Smith gained his wealth through investments in Canadian and American corporations and real estate transactions in the later part of the 19th century. As a financier, he was involved in (or founded) over 80 trust structures, including the Royal Trust and the Montreal Trust. He retained significant interest in the Hudson’s Bay Company throughout his life, and in 1889 became Governor of the company that had made his name. His seventy-five year tenure with the Hudson's Bay Company remains a record. His estate was valued at $5.5 million. During his lifetime, and including the bequests left after his death, he gave away just over $7.5 million plus a further £1 million to charitable causes across Canada, the United Kingdom and the United States. He and Lord Mount Stephen purchased the land and then each gave $1 million to the City of Montreal to construct and maintain the Royal Victoria Hospital. He donated generously to many universities, chief among them McGill University, Aberdeen University and Yale University. At McGill, he started the Donalda Program for the purpose of providing higher education for Canadian women, building the Royal Victoria College on Sherbrooke Street for that purpose in 1886. He also built the Strathcona Medical Building at McGill and endowed its chairs in pathology and hygiene.

He was Canadian High Commissioner to the United Kingdom from 1896 to 1914 chancellor of McGill University (1889–1914) and Lord Rector of the University of Aberdeen. In accordance with the special remainder to the 1900 barony, his only child, a daughter, succeeded her father as Lady Strathcona.

Stratford, Joseph Graham, 1923-2007

  • no2019148693
  • Person
  • 1923-2007

Joseph Graham Stratford was born on September 1923, in Brantford, Ontario to Nora Wallace and Graham Stratford. He was the great-nephew of John H. Stratford, founder of the Brantford General Hospital. Joseph Stratford began his studies in the Faculty of Science at McGill University in 1943. During his studies, he became president of the McGill Osler Society. After graduation from McGill Faculty of Medicine in 1947, Stratford moved to England to continue his medical training at the National Hospital, Queen Square, London.

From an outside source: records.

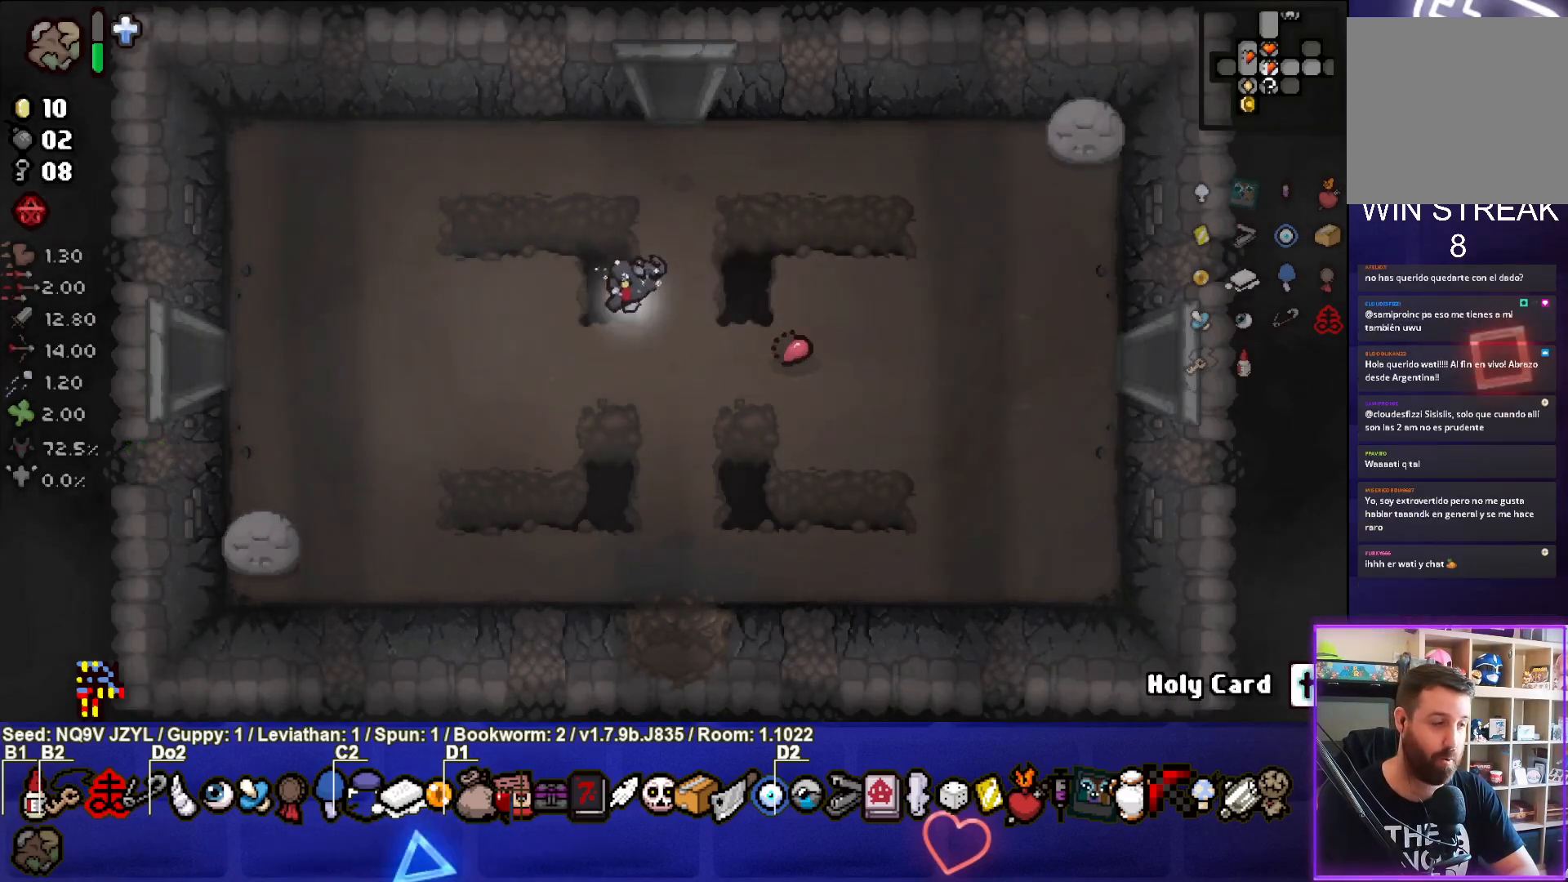
{"buttons": [], "left_stick": "left", "events": []}
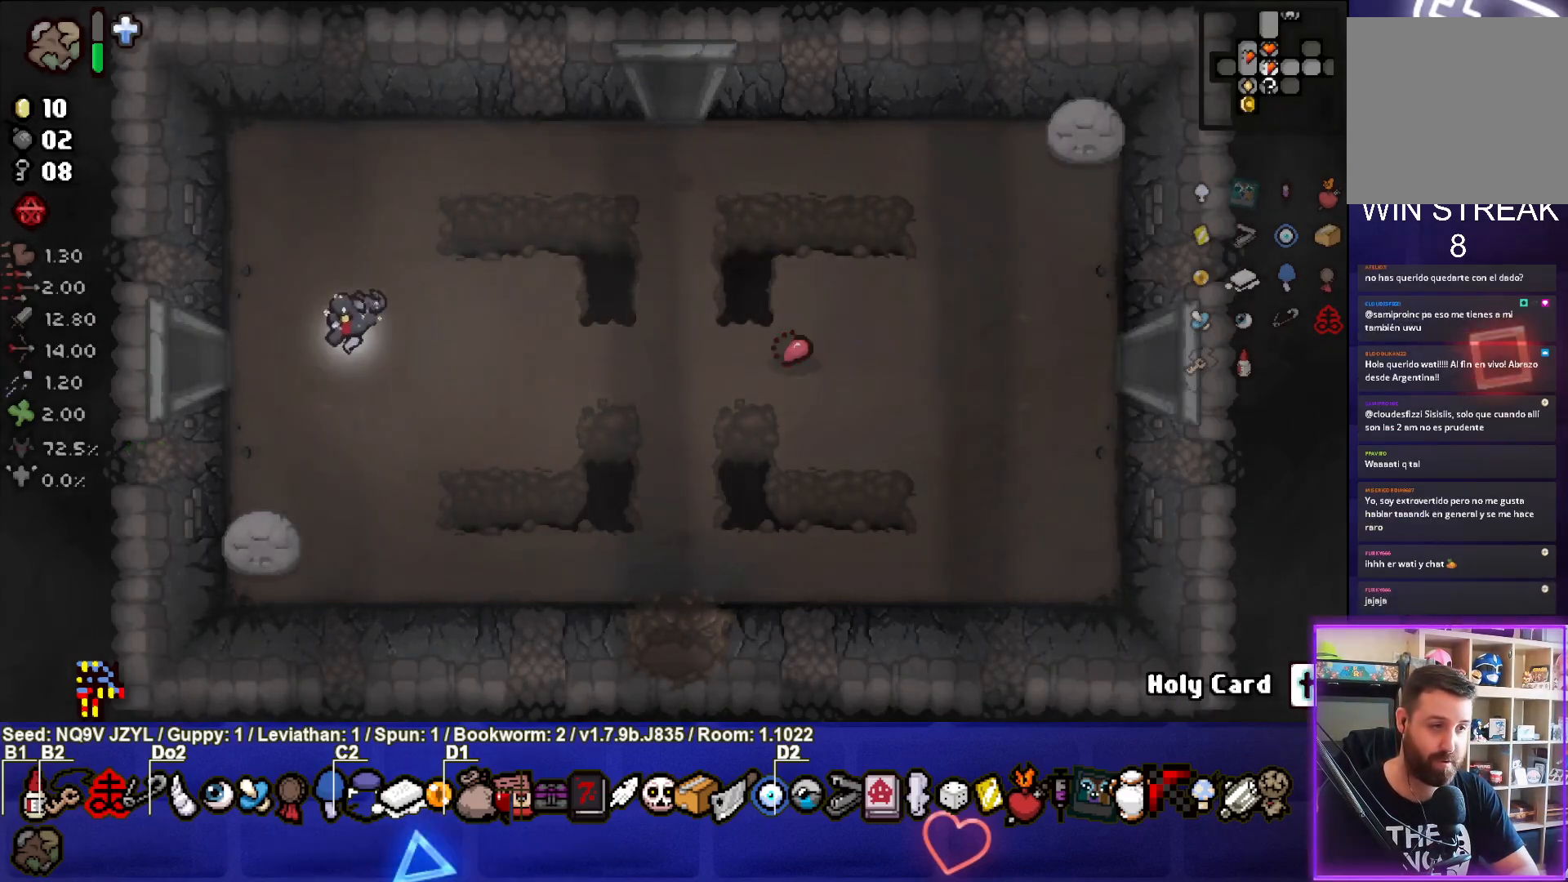
{"buttons": [], "left_stick": "center", "events": [[467, "left_stick", "center"]]}
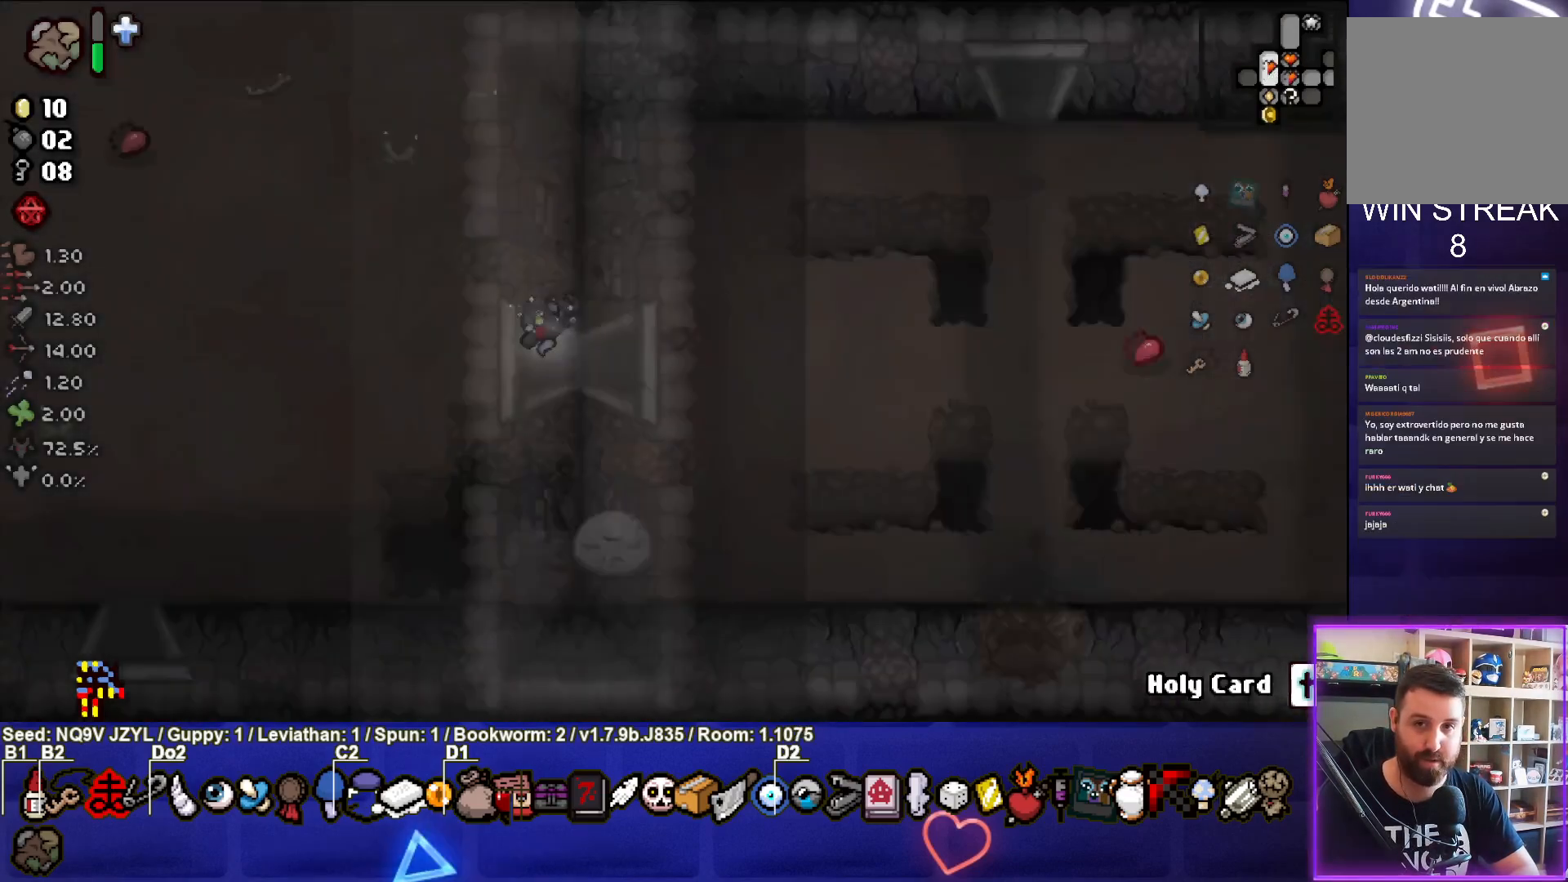
{"buttons": [], "left_stick": "left", "events": [[317, "left_stick", "left"]]}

It was here that he practiced as a house surgeon at The Royal Postgraduate Medical Centre in Hammersmith before his return to Montreal, where he completed a residency at the Montreal Neurological Institute (MNI) under Dr. William Cone. Following his residency, he was appointed Clinical Assistant in Neurosurgery at the MNI, Fellow in Neurosurgery at the Montreal General Hospital (MGH), and Junior Consultant in Neurosurgery at Queen Mary Veteran's Hospital. He also gave lectures on neurosurgery at McGill University.

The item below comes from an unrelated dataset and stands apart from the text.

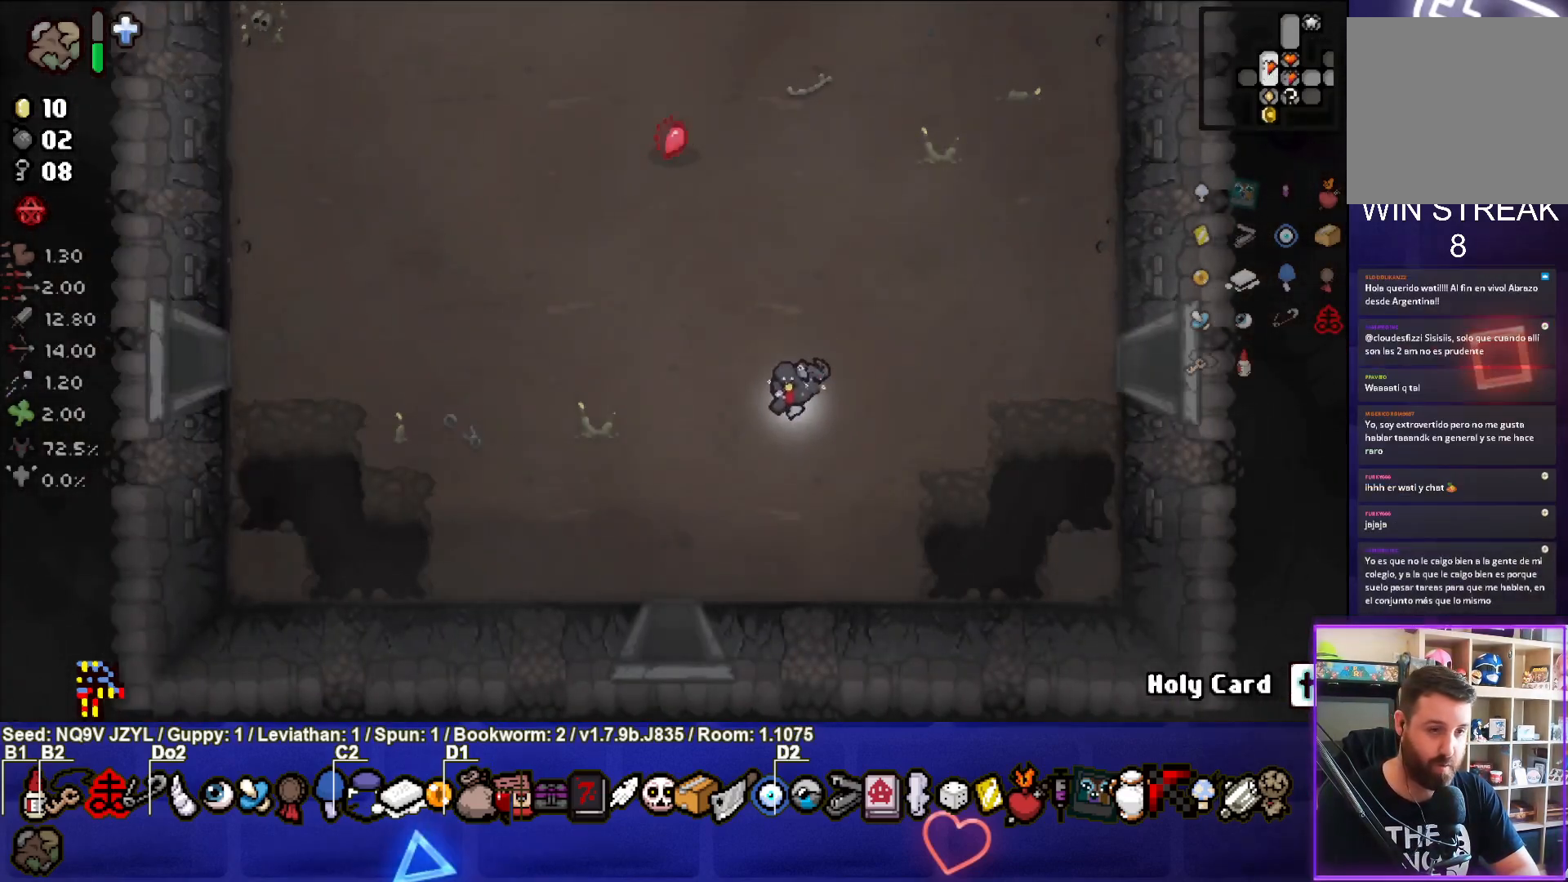
{"buttons": [], "left_stick": "down", "events": [[283, "left_stick", "down"]]}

In the summer of 1952, Stratford married Aurelie Forbes, personal assistant to Wilder Penfield. The couple had a son named Huntly, and a daughter named Leslie. The Stratford family moved to Saskatchewan in 1956 where J. Stratford was appointed Professor of Surgery and Director of Neurosurgery at the University of Saskatchewan at the new neurology and neurosurgery unit created by Dr. William Feindel and Dr. Allan Bailey. Stratford later returned to Montreal in the early 1960s to join the Montreal General Hospital as Director of the Division of Neurosurgery at the behest of Dr. H. Rocke Robertson. Stratford participated in the development of a neurological intensive care ward at the McGill-MGH Pain Centre and Palliative Care Task Force. Stratford served as the 1974 President of the Canadian Neurosurgical Society and was a long standing member of the board of directors for the Victorian Order of Nurses. In 2000, he was the recipient of the Montreal General Hospital Award of Merit. Joseph Stratford passed away on July 22, 2007 while visiting his daughter and family in France.